**THE INPUT:**
*** Block opens ***
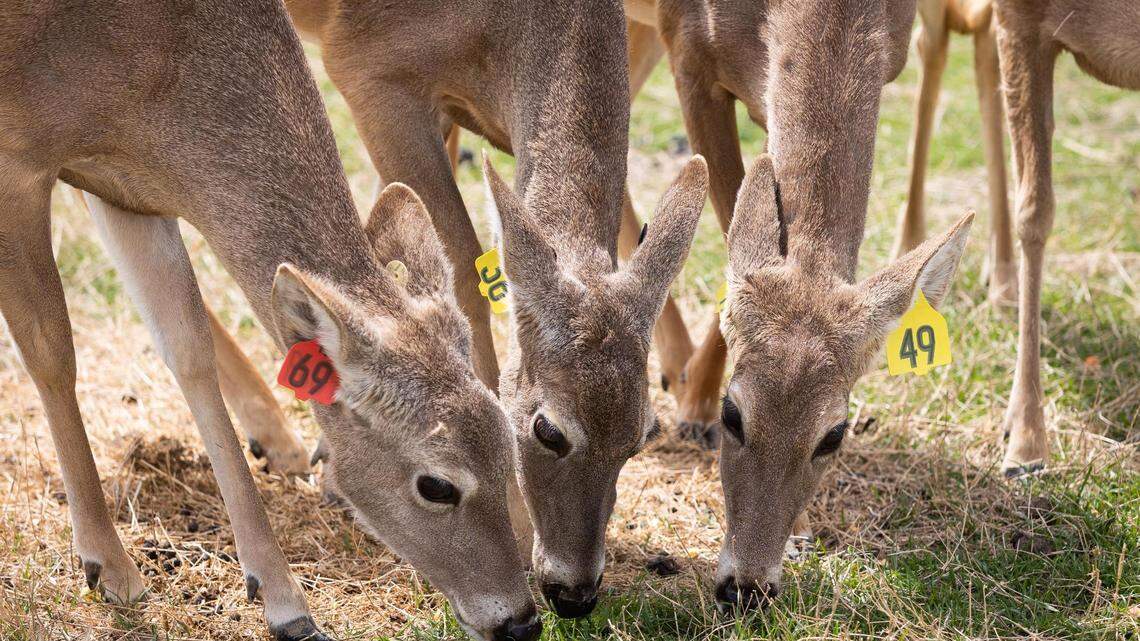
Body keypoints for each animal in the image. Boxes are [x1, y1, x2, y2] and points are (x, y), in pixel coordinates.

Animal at [0, 2, 542, 640]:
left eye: (510, 446)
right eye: (437, 484)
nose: (521, 621)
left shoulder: (126, 187)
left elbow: (187, 349)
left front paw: (282, 598)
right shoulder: (18, 163)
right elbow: (51, 353)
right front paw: (109, 566)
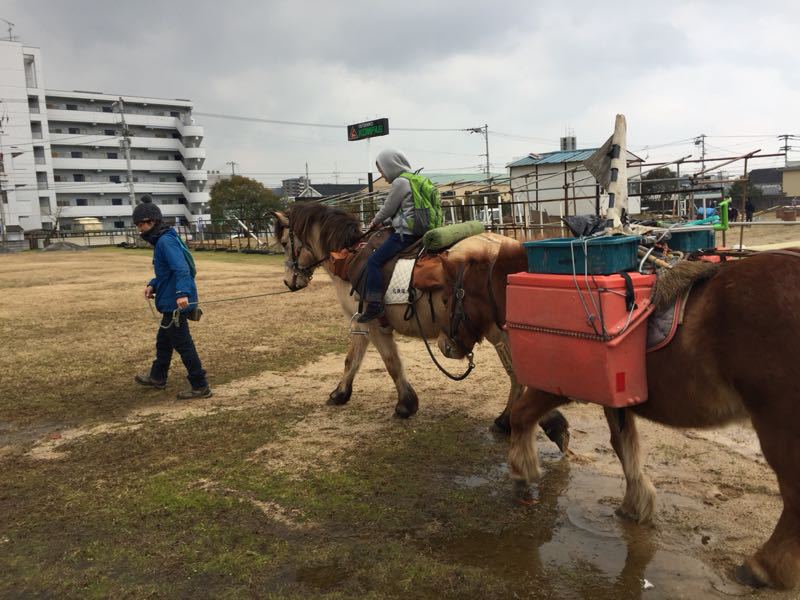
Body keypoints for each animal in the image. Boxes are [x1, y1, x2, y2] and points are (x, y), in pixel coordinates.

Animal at [268, 202, 568, 450]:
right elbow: (352, 360)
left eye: (283, 242)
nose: (288, 281)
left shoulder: (372, 325)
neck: (349, 258)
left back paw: (512, 420)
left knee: (518, 375)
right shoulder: (362, 325)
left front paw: (405, 404)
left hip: (499, 332)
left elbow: (391, 363)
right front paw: (340, 393)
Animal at [440, 241, 800, 588]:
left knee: (793, 493)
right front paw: (636, 504)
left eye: (445, 299)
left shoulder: (553, 387)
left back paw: (763, 568)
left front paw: (522, 472)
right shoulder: (613, 398)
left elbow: (520, 416)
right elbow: (624, 445)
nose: (446, 346)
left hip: (777, 421)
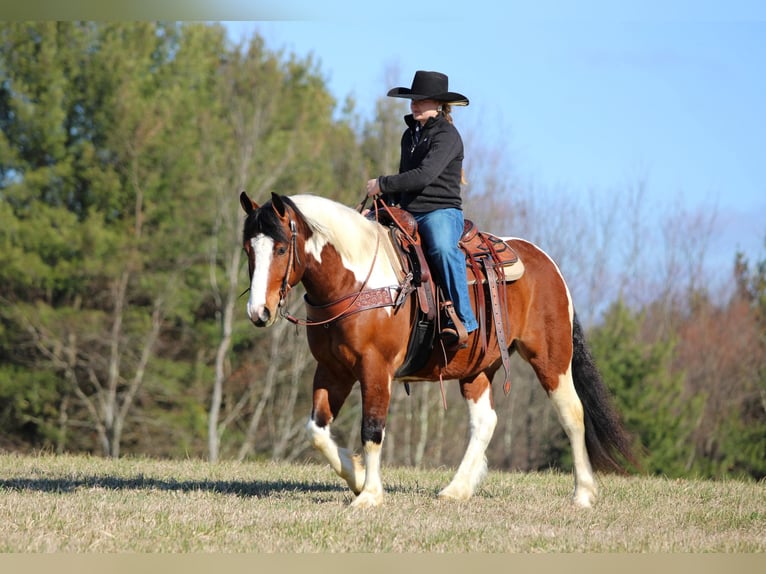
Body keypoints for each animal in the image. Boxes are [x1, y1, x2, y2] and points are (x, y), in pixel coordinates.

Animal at [239, 191, 637, 508]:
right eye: (248, 250)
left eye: (280, 248)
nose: (259, 312)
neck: (355, 280)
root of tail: (546, 263)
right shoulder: (331, 370)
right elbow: (317, 431)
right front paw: (357, 478)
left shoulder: (375, 368)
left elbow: (372, 429)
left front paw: (370, 495)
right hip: (478, 369)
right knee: (485, 422)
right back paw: (457, 489)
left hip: (551, 358)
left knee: (572, 414)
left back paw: (583, 493)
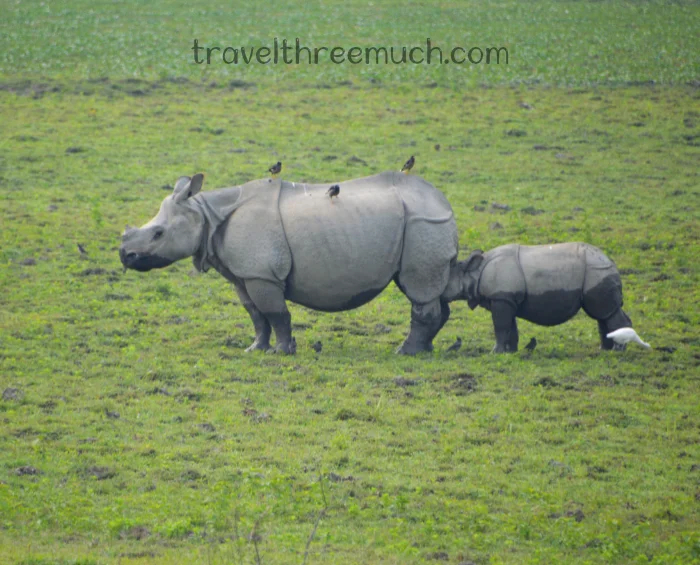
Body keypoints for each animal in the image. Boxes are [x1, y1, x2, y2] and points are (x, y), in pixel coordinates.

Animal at [119, 172, 461, 354]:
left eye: (158, 234)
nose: (125, 256)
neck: (205, 214)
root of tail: (444, 202)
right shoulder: (244, 274)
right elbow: (256, 315)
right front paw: (255, 349)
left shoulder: (262, 274)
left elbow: (276, 313)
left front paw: (281, 352)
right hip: (422, 223)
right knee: (432, 290)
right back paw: (425, 350)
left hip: (423, 223)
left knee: (418, 289)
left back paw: (405, 352)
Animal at [450, 243, 633, 352]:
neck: (475, 271)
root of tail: (611, 261)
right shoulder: (507, 298)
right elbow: (511, 327)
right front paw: (511, 352)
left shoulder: (501, 298)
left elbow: (501, 326)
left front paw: (496, 352)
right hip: (597, 273)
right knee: (602, 313)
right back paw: (604, 350)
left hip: (597, 271)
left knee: (605, 312)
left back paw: (617, 351)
*** Block closes ***
The word "knee" appears in some lines of the data. Copy every one of those lines.

left knee: (518, 375)
left knee: (793, 493)
right knee: (485, 422)
left knee: (572, 414)
right knee: (432, 290)
left knee: (418, 289)
right knee: (602, 313)
left knee: (605, 312)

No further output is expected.